An infinite sequence of pairwise distinct numbers $a_1, a_2, a_3, …$ is defined thus: $a_n$ is the smallest positive integer number such that $\sqrt{a_n+\sqrt{a_{n-1}+…+\sqrt{a_1}}}$ is positive integer.
Prove that the sequence $ a_1, a_2, a_3, … $ contains all positive integers numbers.
My work:
Let $a_1=1$. Then $\sqrt{a_2+1}$ is positive integer and $a_2$ is the smallest positive integer then $a_2=3$.

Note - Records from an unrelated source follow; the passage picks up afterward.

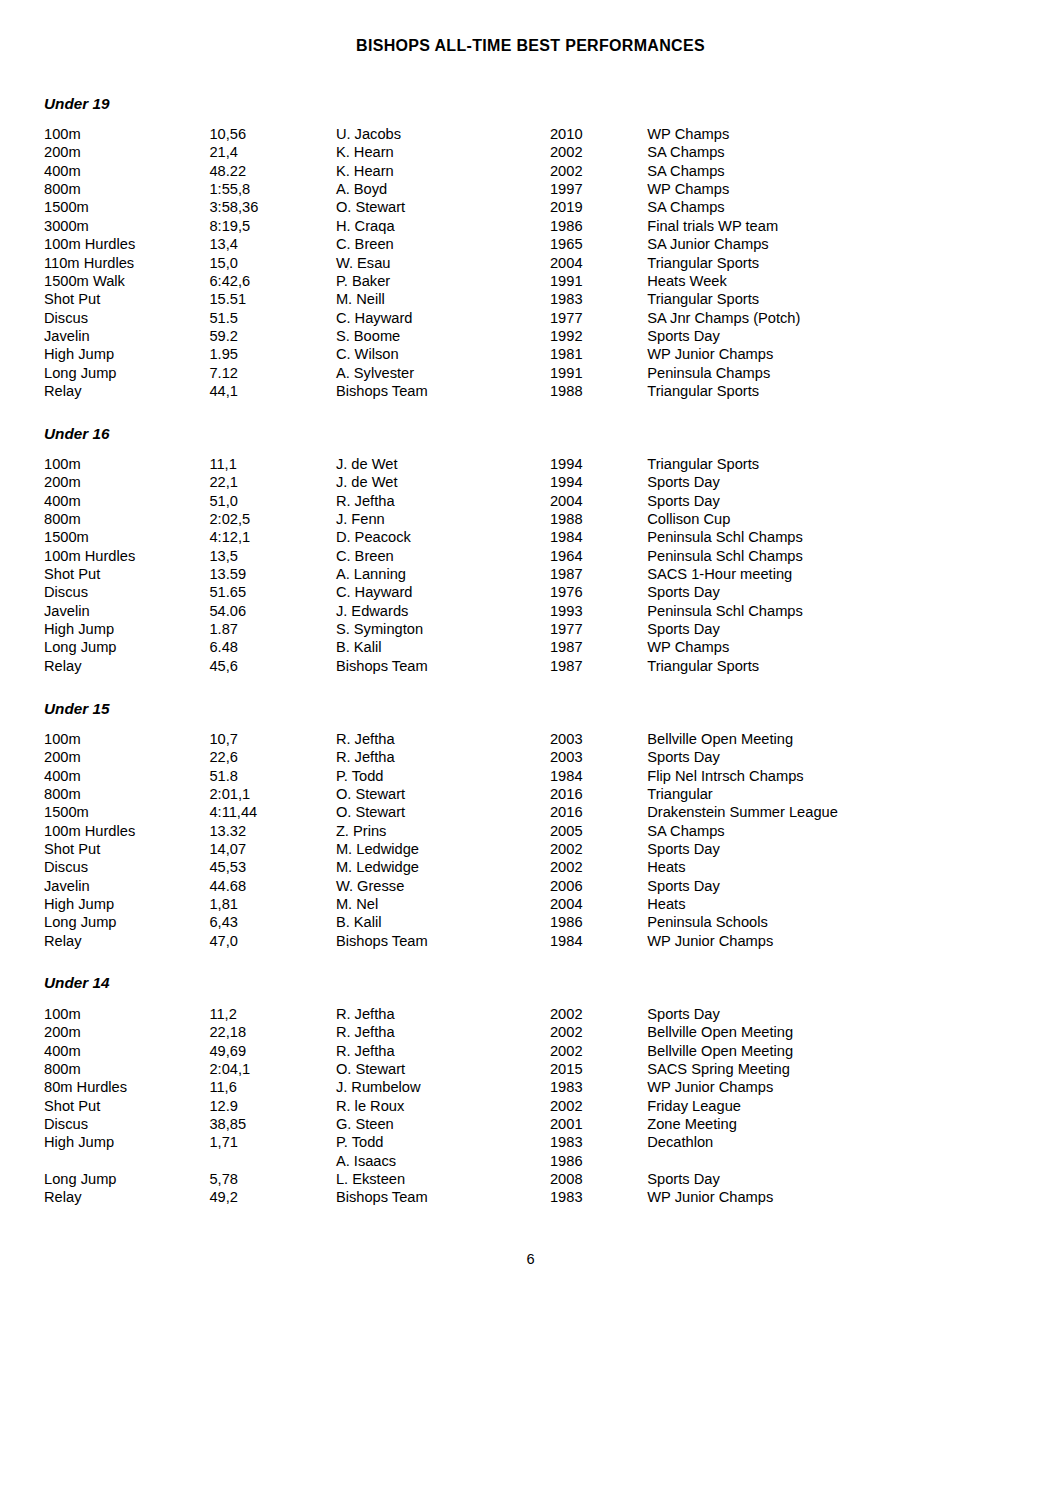BISHOPS ALL-TIME BEST PERFORMANCES
Under 19
| 100m | 10,56 | U. Jacobs | 2010 | WP Champs |
| 200m | 21,4 | K. Hearn | 2002 | SA Champs |
| 400m | 48.22 | K. Hearn | 2002 | SA Champs |
| 800m | 1:55,8 | A. Boyd | 1997 | WP Champs |
| 1500m | 3:58,36 | O. Stewart | 2019 | SA Champs |
| 3000m | 8:19,5 | H. Craqa | 1986 | Final trials WP team |
| 100m Hurdles | 13,4 | C. Breen | 1965 | SA Junior Champs |
| 110m Hurdles | 15,0 | W. Esau | 2004 | Triangular Sports |
| 1500m Walk | 6:42,6 | P. Baker | 1991 | Heats Week |
| Shot Put | 15.51 | M. Neill | 1983 | Triangular Sports |
| Discus | 51.5 | C. Hayward | 1977 | SA Jnr Champs (Potch) |
| Javelin | 59.2 | S. Boome | 1992 | Sports Day |
| High Jump | 1.95 | C. Wilson | 1981 | WP Junior Champs |
| Long Jump | 7.12 | A. Sylvester | 1991 | Peninsula Champs |
| Relay | 44,1 | Bishops Team | 1988 | Triangular Sports |
Under 16
| 100m | 11,1 | J. de Wet | 1994 | Triangular Sports |
| 200m | 22,1 | J. de Wet | 1994 | Sports Day |
| 400m | 51,0 | R. Jeftha | 2004 | Sports Day |
| 800m | 2:02,5 | J. Fenn | 1988 | Collison Cup |
| 1500m | 4:12,1 | D. Peacock | 1984 | Peninsula Schl Champs |
| 100m Hurdles | 13,5 | C. Breen | 1964 | Peninsula Schl Champs |
| Shot Put | 13.59 | A. Lanning | 1987 | SACS 1-Hour meeting |
| Discus | 51.65 | C. Hayward | 1976 | Sports Day |
| Javelin | 54.06 | J. Edwards | 1993 | Peninsula Schl Champs |
| High Jump | 1.87 | S. Symington | 1977 | Sports Day |
| Long Jump | 6.48 | B. Kalil | 1987 | WP Champs |
| Relay | 45,6 | Bishops Team | 1987 | Triangular Sports |
Under 15
| 100m | 10,7 | R. Jeftha | 2003 | Bellville Open Meeting |
| 200m | 22,6 | R. Jeftha | 2003 | Sports Day |
| 400m | 51.8 | P. Todd | 1984 | Flip Nel Intrsch Champs |
| 800m | 2:01,1 | O. Stewart | 2016 | Triangular |
| 1500m | 4:11,44 | O. Stewart | 2016 | Drakenstein Summer League |
| 100m Hurdles | 13.32 | Z. Prins | 2005 | SA Champs |
| Shot Put | 14,07 | M. Ledwidge | 2002 | Sports Day |
| Discus | 45,53 | M. Ledwidge | 2002 | Heats |
| Javelin | 44.68 | W. Gresse | 2006 | Sports Day |
| High Jump | 1,81 | M. Nel | 2004 | Heats |
| Long Jump | 6,43 | B. Kalil | 1986 | Peninsula Schools |
| Relay | 47,0 | Bishops Team | 1984 | WP Junior Champs |
Under 14
| 100m | 11,2 | R. Jeftha | 2002 | Sports Day |
| 200m | 22,18 | R. Jeftha | 2002 | Bellville Open Meeting |
| 400m | 49,69 | R. Jeftha | 2002 | Bellville Open Meeting |
| 800m | 2:04,1 | O. Stewart | 2015 | SACS Spring Meeting |
| 80m Hurdles | 11,6 | J. Rumbelow | 1983 | WP Junior Champs |
| Shot Put | 12.9 | R. le Roux | 2002 | Friday League |
| Discus | 38,85 | G. Steen | 2001 | Zone Meeting |
| High Jump | 1,71 | P. Todd | 1983 | Decathlon |
| | | A. Isaacs | 1986 | |
| Long Jump | 5,78 | L. Eksteen | 2008 | Sports Day |
| Relay | 49,2 | Bishops Team | 1983 | WP Junior Champs |
6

Then $\sqrt{a_3+2}$ is positive integer and $a_3$ is the smallest positive integer then $a_3=2$.
Then $\sqrt{a_4+\sqrt{a_3+\sqrt{a_{2}+\sqrt{a_1}}}}=\sqrt{a_4+2}$ is positive integer and $a_4$ is the smallest positive integer and $a_4\not=a_1,a_2,a_3$ then $a_4=7$.
Best Answer
(not an answer, only meant to share my astonishment)
Look at it, guys! Just freaking look at it!
First 50 terms: 1, 3, 2, 7, 6, 13, 5, 22, 4, 33, 10, 12, 21, 11, 32, 19, 20, 31, 30, 43, 9, 45, 18, 44, 29, 58, 8, 60, 17, 59, 28, 75, 16, 76, 27, 94, 15, 95, 26, 115, 14, 116, 25, 138, 24, 163, 23, 190, 35, 42.
First 200 terms:
First 1000 terms:
First 5000 terms:
My first guess was that the thing is chaotic, and we won't ever be able to prove a thing. Now I've changed my mind.